The police may unquestionably conduct a warrantless search and seizure as long as they have a person's "consent." The problem with "custodial interrogation" is that the atmosphere may fool the suspect into believing that he has a duty to answer the police questions. Compare Bumper v. North Carolina, 391 U.S. 543 (1968). Usually the police have no duty to warn a person that he has a right to refuse consent to a warrantless search. Schneckloth v. Bustomamonte, 412 U.S. 218, 248-49 (1973). However, Schneckloth specifically states that it did not apply to a consent situation involving a person in custody. Schneckloth, at 248 and 240 n. 29. Therefore, the Miranda warnings and waiver can be alternatively considered as a device for obtaining Fourth Amendment "consent" to a warrantless search -- i.e., the custodial interrogation.

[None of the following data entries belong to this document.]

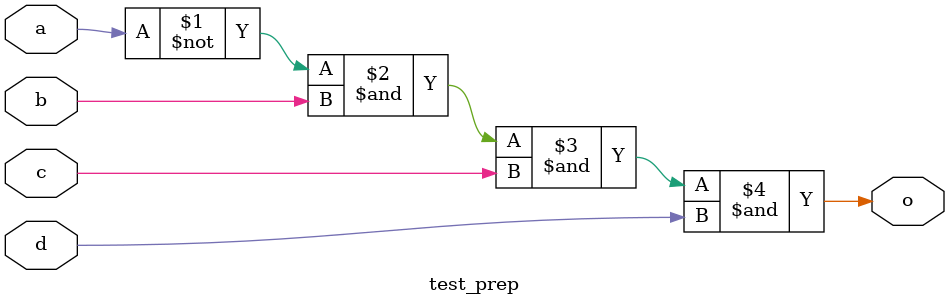
<source format=v>
`timescale 1ns / 1ps
module test_prep(
    input a,
    input b,
    input c,
    input d,
    output o
    );

	assign o = ~a&b&c&d; 
endmodule

</source>
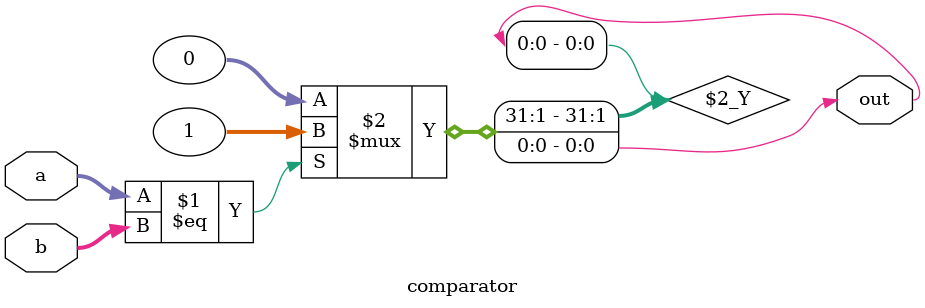
<source format=v>
`timescale 1ns / 1ps

module comparator(
    input [31:0] a,
    input [31:0] b,
    output wire out
    );
    
    assign out = (a == b)? 1:0;

endmodule

</source>
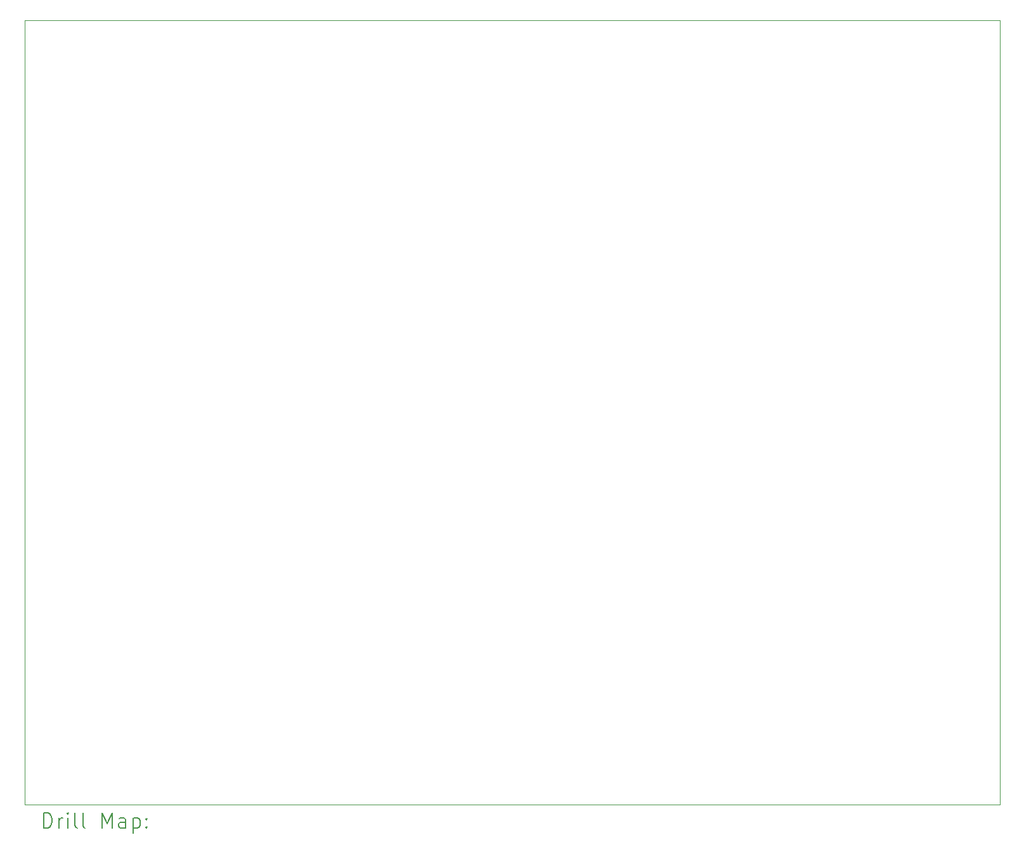
<source format=gbr>
%FSLAX45Y45*%
G04 Gerber Fmt 4.5, Leading zero omitted, Abs format (unit mm)*
G04 Created by KiCad (PCBNEW (6.0.0)) date 2022-03-15 02:00:21*
%MOMM*%
%LPD*%
G01*
G04 APERTURE LIST*
%TA.AperFunction,Profile*%
%ADD10C,0.100000*%
%TD*%
%ADD11C,0.200000*%
G04 APERTURE END LIST*
D10*
X19091000Y-14264100D02*
X6073500Y-14264100D01*
X19091000Y-3786600D02*
X19091000Y-14264100D01*
X6073500Y-3786600D02*
X19091000Y-3786600D01*
X6073500Y-14264100D02*
X6073500Y-3786600D01*
D11*
X6326119Y-14579576D02*
X6326119Y-14379576D01*
X6373738Y-14379576D01*
X6402309Y-14389100D01*
X6421357Y-14408148D01*
X6430881Y-14427195D01*
X6440405Y-14465290D01*
X6440405Y-14493862D01*
X6430881Y-14531957D01*
X6421357Y-14551005D01*
X6402309Y-14570052D01*
X6373738Y-14579576D01*
X6326119Y-14579576D01*
X6526119Y-14579576D02*
X6526119Y-14446243D01*
X6526119Y-14484338D02*
X6535643Y-14465290D01*
X6545167Y-14455767D01*
X6564214Y-14446243D01*
X6583262Y-14446243D01*
X6649928Y-14579576D02*
X6649928Y-14446243D01*
X6649928Y-14379576D02*
X6640405Y-14389100D01*
X6649928Y-14398624D01*
X6659452Y-14389100D01*
X6649928Y-14379576D01*
X6649928Y-14398624D01*
X6773738Y-14579576D02*
X6754690Y-14570052D01*
X6745167Y-14551005D01*
X6745167Y-14379576D01*
X6878500Y-14579576D02*
X6859452Y-14570052D01*
X6849928Y-14551005D01*
X6849928Y-14379576D01*
X7107071Y-14579576D02*
X7107071Y-14379576D01*
X7173738Y-14522433D01*
X7240405Y-14379576D01*
X7240405Y-14579576D01*
X7421357Y-14579576D02*
X7421357Y-14474814D01*
X7411833Y-14455767D01*
X7392786Y-14446243D01*
X7354690Y-14446243D01*
X7335643Y-14455767D01*
X7421357Y-14570052D02*
X7402309Y-14579576D01*
X7354690Y-14579576D01*
X7335643Y-14570052D01*
X7326119Y-14551005D01*
X7326119Y-14531957D01*
X7335643Y-14512909D01*
X7354690Y-14503386D01*
X7402309Y-14503386D01*
X7421357Y-14493862D01*
X7516595Y-14446243D02*
X7516595Y-14646243D01*
X7516595Y-14455767D02*
X7535643Y-14446243D01*
X7573738Y-14446243D01*
X7592786Y-14455767D01*
X7602309Y-14465290D01*
X7611833Y-14484338D01*
X7611833Y-14541481D01*
X7602309Y-14560528D01*
X7592786Y-14570052D01*
X7573738Y-14579576D01*
X7535643Y-14579576D01*
X7516595Y-14570052D01*
X7697548Y-14560528D02*
X7707071Y-14570052D01*
X7697548Y-14579576D01*
X7688024Y-14570052D01*
X7697548Y-14560528D01*
X7697548Y-14579576D01*
X7697548Y-14455767D02*
X7707071Y-14465290D01*
X7697548Y-14474814D01*
X7688024Y-14465290D01*
X7697548Y-14455767D01*
X7697548Y-14474814D01*
M02*

</source>
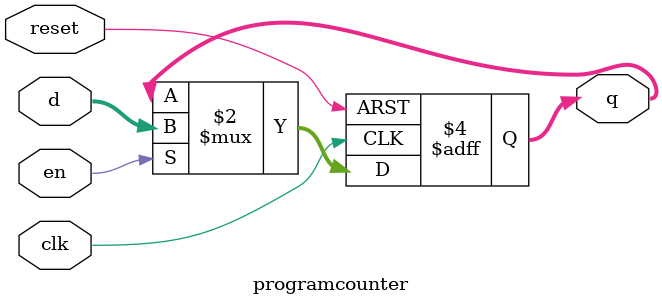
<source format=sv>
module programcounter #(parameter WIDTH = 32)
				(input  logic               clk, reset, en,
			     input  logic [WIDTH - 1:0] d,
				 output logic [WIDTH - 1:0] q);
	
	always_ff @ (posedge clk, posedge reset)
		if      (reset) q <= 32'b0;
		else if (en)    q <= d;

endmodule
</source>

This Fourth Amendment perspective makes us realize how limited the values of the Fifth Amendment are in a custodial interrogation setting. Under the Fifth Amendment, Miranda protects a suspect only from police "compulsion" or "coercion." But the Fourth Amendment protects much more -- it protects an individual's autonomy interests against government intrusion into his innermost thoughts.


The Fifth Amendment merely guards against police compulsion or coercion. But the Fourth Amendment protects more -- it guards against an overly-polite police officer nevertheless hoping that the atmosphere of "custodial interrogation" will convince a suspect that he must answer the officer's questions.


In our hypothetical, it would take some imagination -- or at least a presumption -- to argue that Adams was either "coerced' or "compelled." But from a Fourth Amendment perspective, what we have is a warrantless search and seizure without the suspect's consent. The Miranda waiver functions just as much as "consent" under the Fourth Amendment as it does a waiver of Fifth Amendment rights.


So why did the Miranda court not use a Fourth Amendment analysis as well as a Fifth? Check the dates of the Fourth Amendment cases cited above. Note that every single case was decided after Miranda. When Miranda came down in 1966 the court had not even articulated its famous "reasonable expectation of privacy" standard in Katz. If Miranda had been decided even two years later, perhaps the court would have used both the Fourth and Fifth Amendments in reaching its decision. (For more on this subject, see my article Rethinking Miranda: Custodial Interrogation as a Fourth Amendment Search and Seizure, 37 U.C. Davis Law Review 1109 (2004).)


When police engage in custodial interrogation without proper Miranda warnings and waiver, the Fourth Amendment mandates that the first answer given by the suspect must be suppressed as the fruit of an unconstitutional search and seizure.
Unlike a Fifth Amendment analysis, the constitutional violation is complete in the interrogation room. And unlike a Fifth Amendment analysis, Wong Sun v. U.S., 37 U.S. 471 (1963), would allow the suppression of "fruits of the poisonous tree."
It may be that the problems caused by viewing Miranda solely as a Fifth Amendment case may be resolved by seeing Miranda as implicating both Fourth and Fifth Amendment rights.